Add a Pinch 800 Tons of Jelly Cable And Stir

- A night after Todd Schrupp should have been getting the information from Martin Collins and Del Mar executives, Gary Stevens filled him and the TVG viewing audience in on jelly cable, the ingredient missing from the Del Mar Polytrack.

Stevens added that the material is not included at Woodbine. However, as of this week, that's no longer the case. Approximately 800 tons of jelly cable was added to the surface [DRF], with around 200 more to come. (Jen Morrison, on her Thorough-blog, notes that the surface was a bit slower on Wednesday in heavy rain.) Last spring, CEO David Wilmot said:

"What's becoming clear is that jelly cable is critical to holding the surface together during the colder weather, preventing separation and moderating the effects of weather change."
Of course, there is no cold weather at Del Mar during the summer, or at least not like in Canada. But isn't it a concern that Turfway, another troubled Poly surface, lacks the jelly cable too?

And I just want to reinforce here that I'm all for the synthetic surface experiment.

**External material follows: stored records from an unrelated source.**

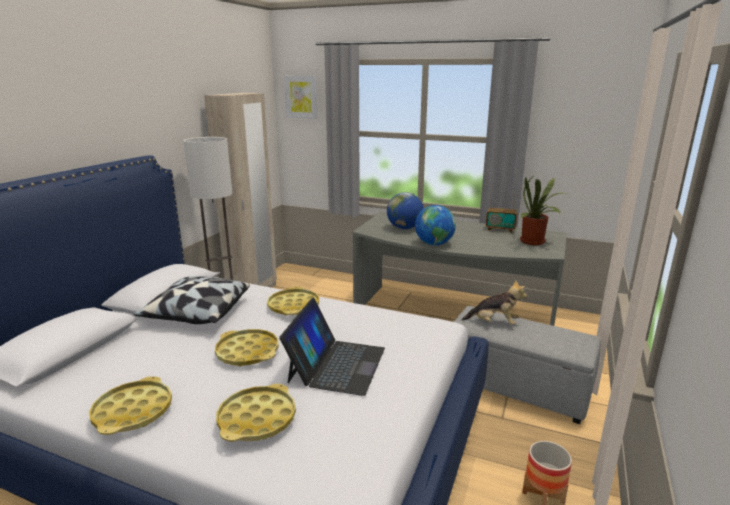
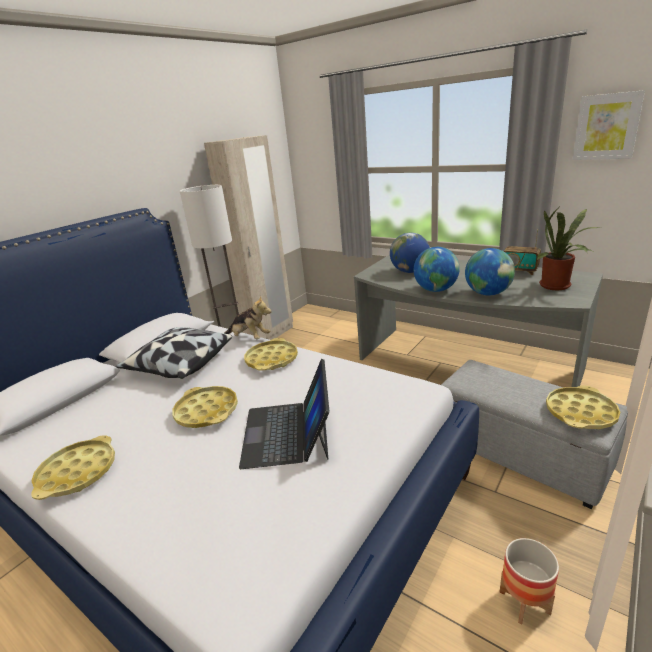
camera: 15 degrees right, 5 degrees up
yellow tray [216,384,296,442] -> yellow tray moved to [546,385,620,429]
laptop [279,298,385,396] -> laptop turned 150 degrees clockwise [239,359,329,469]
picture [284,76,318,119] -> picture moved to [573,90,645,160]
plush toy [462,280,527,325] -> plush toy moved to [224,295,272,339]
none -> globe [465,248,515,296]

However, I'm just relating what is going on, and not all of that is presently good. It's still early in the game, and I think that the problems have to be given time to be worked out.

During the TVG telecast, I saw a two-year old pace from the Meadowlands in which favored Bono Blue Chip was 1-9, despite it being his first career pari-mutuel race! As you may know, harness horses compete in non-betting qualifying races as a warm-up before a debut or a return from a layoff, and sometimes as required by the judges due to excessive breaks. I didn't see the pp lines, but I'm sure he won his 'Q's impressively. Now I can't conceive betting virtually any horse at 1-9. But a two-year old harness horse making his debut? Oh man! So Bono Blue Chip is sitting 5th down the backstretch with John Campbell, and suddenly shows why he was 1-9 with a powerful brush to the lead. Then he showed why you don't bet harness horses at 1-9; he went offstride on the turn. But he only dropped back to second before recovering, promptly regained the lead and turned for home. Man, that's a long stretch for the chalk bettors. He just couldn't quite put the '7' horse away while continuing wide, and then mercifully put his backers out of their misery by breaking again, finishing second and being DQ's out of the money. But I'm sure that all the bettors had fun.